**Task brief**
Rewrite the entries below, starting with the line that contains "scientific name: Carex macrocephala" and continuing through the line that contains "genus: Anolis", substituting "vernacular name" for "common name" and leaving everything else unchanged.

**Provided data**
----------
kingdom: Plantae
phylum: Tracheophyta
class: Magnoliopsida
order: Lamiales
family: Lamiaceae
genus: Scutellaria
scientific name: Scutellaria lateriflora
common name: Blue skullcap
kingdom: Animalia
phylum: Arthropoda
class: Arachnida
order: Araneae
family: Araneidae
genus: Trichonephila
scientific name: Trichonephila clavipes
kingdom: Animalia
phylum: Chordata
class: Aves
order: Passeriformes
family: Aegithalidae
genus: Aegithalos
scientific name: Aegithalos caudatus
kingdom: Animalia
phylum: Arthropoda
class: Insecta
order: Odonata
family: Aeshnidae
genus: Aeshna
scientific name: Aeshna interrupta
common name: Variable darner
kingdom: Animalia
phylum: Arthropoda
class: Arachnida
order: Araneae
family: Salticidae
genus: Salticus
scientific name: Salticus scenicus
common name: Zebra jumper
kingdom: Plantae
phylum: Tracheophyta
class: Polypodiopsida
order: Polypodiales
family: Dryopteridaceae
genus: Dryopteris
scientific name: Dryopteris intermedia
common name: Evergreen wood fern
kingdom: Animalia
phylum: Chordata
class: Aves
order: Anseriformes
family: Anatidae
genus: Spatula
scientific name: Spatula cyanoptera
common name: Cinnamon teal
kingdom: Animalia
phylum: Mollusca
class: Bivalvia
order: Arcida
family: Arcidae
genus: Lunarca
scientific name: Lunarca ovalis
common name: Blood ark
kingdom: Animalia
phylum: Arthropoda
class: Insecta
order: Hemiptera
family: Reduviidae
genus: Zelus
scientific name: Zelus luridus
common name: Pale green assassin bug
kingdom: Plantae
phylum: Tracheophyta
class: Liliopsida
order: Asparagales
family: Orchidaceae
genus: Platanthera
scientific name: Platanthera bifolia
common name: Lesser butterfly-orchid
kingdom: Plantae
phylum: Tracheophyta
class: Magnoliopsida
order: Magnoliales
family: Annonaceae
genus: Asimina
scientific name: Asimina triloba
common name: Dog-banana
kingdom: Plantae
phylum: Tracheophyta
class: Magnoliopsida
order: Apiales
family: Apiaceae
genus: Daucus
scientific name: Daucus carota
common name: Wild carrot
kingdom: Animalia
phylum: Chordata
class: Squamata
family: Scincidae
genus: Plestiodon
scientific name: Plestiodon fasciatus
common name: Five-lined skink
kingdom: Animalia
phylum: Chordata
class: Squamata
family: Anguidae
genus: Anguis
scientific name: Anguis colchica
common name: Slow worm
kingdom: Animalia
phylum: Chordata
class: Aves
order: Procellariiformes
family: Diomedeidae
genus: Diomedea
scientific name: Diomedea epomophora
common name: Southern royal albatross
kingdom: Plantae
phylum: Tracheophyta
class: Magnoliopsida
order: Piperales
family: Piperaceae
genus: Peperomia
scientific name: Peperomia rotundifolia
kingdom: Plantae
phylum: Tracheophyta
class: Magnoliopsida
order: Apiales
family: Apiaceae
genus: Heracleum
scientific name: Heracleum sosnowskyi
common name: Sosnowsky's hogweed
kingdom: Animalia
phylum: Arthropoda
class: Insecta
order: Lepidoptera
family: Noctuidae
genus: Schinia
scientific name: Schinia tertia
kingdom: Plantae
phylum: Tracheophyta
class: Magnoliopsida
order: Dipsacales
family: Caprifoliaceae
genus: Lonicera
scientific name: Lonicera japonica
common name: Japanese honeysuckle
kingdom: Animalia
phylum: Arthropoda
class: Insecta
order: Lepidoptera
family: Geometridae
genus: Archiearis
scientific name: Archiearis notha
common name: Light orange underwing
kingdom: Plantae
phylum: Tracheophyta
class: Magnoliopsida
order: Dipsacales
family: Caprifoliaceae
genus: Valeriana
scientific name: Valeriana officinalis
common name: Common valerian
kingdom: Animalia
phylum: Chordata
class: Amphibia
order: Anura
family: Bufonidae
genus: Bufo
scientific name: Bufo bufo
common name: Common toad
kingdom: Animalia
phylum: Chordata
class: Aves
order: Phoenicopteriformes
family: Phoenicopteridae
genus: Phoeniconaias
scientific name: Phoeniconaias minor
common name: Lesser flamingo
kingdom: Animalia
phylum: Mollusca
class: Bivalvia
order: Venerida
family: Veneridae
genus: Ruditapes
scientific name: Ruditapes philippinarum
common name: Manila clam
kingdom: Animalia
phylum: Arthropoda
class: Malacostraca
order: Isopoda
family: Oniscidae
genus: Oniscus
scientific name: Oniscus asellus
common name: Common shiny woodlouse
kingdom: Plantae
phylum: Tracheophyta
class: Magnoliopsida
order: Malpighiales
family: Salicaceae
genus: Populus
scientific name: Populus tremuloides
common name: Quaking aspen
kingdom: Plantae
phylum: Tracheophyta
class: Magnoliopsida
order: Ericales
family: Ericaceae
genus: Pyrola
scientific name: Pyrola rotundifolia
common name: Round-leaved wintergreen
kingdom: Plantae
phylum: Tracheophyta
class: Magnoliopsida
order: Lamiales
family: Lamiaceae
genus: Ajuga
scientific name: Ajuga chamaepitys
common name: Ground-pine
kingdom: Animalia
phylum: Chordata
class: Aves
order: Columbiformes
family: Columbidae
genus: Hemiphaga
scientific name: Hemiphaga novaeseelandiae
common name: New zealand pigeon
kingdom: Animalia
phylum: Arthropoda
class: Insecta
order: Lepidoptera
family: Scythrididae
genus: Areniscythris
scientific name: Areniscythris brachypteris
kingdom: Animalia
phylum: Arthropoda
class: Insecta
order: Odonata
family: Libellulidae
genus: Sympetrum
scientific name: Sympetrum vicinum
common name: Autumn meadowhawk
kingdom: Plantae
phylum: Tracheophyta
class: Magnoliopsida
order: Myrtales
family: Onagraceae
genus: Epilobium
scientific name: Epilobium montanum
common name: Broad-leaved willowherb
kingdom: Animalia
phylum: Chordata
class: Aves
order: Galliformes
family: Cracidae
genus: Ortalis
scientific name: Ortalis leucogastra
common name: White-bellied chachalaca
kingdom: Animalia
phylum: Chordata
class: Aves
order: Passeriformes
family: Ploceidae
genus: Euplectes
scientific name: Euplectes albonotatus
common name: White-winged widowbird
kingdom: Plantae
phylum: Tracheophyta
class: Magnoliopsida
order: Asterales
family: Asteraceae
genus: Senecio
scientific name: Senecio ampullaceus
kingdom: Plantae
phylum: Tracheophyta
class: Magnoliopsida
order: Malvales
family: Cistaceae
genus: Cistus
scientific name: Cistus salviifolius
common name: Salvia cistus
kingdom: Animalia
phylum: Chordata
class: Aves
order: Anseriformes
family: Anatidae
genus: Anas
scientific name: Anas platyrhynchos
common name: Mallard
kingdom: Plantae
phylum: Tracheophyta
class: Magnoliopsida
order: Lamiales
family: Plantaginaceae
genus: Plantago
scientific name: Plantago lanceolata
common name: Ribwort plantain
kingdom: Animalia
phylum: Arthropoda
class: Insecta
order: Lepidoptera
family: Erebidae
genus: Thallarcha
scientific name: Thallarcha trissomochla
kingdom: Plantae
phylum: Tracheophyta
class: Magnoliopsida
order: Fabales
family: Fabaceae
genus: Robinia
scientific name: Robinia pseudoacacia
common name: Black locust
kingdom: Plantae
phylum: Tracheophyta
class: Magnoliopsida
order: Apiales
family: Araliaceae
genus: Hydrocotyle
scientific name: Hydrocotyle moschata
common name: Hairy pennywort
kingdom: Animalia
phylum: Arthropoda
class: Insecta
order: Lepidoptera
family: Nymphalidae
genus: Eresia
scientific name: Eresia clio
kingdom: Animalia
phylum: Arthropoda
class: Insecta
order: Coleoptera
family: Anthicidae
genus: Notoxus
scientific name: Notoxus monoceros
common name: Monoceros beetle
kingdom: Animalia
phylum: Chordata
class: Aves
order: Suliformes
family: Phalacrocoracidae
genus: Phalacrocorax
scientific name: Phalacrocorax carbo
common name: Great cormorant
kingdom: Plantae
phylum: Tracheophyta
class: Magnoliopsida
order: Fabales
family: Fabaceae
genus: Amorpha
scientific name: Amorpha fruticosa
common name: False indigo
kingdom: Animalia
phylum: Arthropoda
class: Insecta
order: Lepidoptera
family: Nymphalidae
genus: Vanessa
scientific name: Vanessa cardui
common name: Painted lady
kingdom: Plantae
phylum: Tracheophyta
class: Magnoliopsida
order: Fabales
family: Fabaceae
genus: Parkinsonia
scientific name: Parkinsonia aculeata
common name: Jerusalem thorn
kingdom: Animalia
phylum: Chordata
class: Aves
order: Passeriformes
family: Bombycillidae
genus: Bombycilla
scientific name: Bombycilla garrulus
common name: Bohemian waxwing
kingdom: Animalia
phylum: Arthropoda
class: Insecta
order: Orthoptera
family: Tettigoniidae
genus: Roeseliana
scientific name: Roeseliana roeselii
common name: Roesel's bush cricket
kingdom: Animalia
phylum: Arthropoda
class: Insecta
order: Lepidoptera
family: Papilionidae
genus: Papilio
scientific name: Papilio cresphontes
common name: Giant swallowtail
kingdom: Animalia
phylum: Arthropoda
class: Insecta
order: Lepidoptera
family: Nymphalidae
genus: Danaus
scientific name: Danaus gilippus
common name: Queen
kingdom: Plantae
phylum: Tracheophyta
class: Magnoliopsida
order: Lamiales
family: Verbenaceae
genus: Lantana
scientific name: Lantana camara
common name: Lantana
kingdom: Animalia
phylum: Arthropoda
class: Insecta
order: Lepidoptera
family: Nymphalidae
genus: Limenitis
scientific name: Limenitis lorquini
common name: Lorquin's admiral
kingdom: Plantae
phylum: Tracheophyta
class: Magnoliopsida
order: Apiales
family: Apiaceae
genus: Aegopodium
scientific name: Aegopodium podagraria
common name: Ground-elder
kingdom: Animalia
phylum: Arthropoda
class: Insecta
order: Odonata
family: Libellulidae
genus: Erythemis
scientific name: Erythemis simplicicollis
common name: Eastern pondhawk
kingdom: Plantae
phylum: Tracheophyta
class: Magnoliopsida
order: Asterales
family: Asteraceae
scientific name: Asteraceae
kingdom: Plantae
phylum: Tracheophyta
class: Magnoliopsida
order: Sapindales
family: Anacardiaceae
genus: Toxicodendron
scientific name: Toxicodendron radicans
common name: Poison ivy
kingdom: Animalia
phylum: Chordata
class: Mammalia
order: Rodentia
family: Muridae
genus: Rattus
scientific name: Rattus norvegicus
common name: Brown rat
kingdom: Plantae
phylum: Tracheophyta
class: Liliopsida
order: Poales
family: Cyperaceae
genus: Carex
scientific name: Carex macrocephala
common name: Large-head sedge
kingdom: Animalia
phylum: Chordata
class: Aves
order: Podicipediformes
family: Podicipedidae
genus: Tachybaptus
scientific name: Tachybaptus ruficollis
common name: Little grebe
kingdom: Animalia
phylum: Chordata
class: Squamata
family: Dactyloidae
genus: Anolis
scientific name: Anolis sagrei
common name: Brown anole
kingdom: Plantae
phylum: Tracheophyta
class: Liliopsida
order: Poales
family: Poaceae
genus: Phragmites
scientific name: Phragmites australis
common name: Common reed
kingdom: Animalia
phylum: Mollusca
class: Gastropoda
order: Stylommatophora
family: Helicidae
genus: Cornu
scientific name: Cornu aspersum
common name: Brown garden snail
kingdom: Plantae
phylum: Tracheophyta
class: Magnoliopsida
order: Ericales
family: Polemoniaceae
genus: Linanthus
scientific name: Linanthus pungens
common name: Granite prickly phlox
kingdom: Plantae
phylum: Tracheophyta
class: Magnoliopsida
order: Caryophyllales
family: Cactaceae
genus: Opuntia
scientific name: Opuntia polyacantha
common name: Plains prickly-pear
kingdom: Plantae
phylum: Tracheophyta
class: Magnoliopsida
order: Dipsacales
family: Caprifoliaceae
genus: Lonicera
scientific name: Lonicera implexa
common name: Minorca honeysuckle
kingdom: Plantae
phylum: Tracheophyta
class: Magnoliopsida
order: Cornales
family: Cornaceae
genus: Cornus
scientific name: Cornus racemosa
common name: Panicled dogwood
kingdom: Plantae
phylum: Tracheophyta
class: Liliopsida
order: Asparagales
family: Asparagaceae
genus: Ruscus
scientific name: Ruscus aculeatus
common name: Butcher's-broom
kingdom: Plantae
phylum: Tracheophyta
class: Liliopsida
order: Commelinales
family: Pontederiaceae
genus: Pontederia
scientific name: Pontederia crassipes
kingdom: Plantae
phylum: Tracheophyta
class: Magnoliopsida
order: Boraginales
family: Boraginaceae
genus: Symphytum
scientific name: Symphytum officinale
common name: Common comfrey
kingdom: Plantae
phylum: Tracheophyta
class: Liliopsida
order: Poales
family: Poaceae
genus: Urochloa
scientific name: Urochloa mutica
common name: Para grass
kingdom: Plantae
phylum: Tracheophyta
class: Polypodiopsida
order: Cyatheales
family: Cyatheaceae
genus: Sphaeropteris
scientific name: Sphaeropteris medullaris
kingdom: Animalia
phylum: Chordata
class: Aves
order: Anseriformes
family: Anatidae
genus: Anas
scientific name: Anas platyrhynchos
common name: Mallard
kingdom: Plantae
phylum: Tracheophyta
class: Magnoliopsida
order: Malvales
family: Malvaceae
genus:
----------
**Result for this task**
scientific name: Carex macrocephala
vernacular name: Large-head sedge
kingdom: Animalia
phylum: Chordata
class: Aves
order: Podicipediformes
family: Podicipedidae
genus: Tachybaptus
scientific name: Tachybaptus ruficollis
vernacular name: Little grebe
kingdom: Animalia
phylum: Chordata
class: Squamata
family: Dactyloidae
genus: Anolis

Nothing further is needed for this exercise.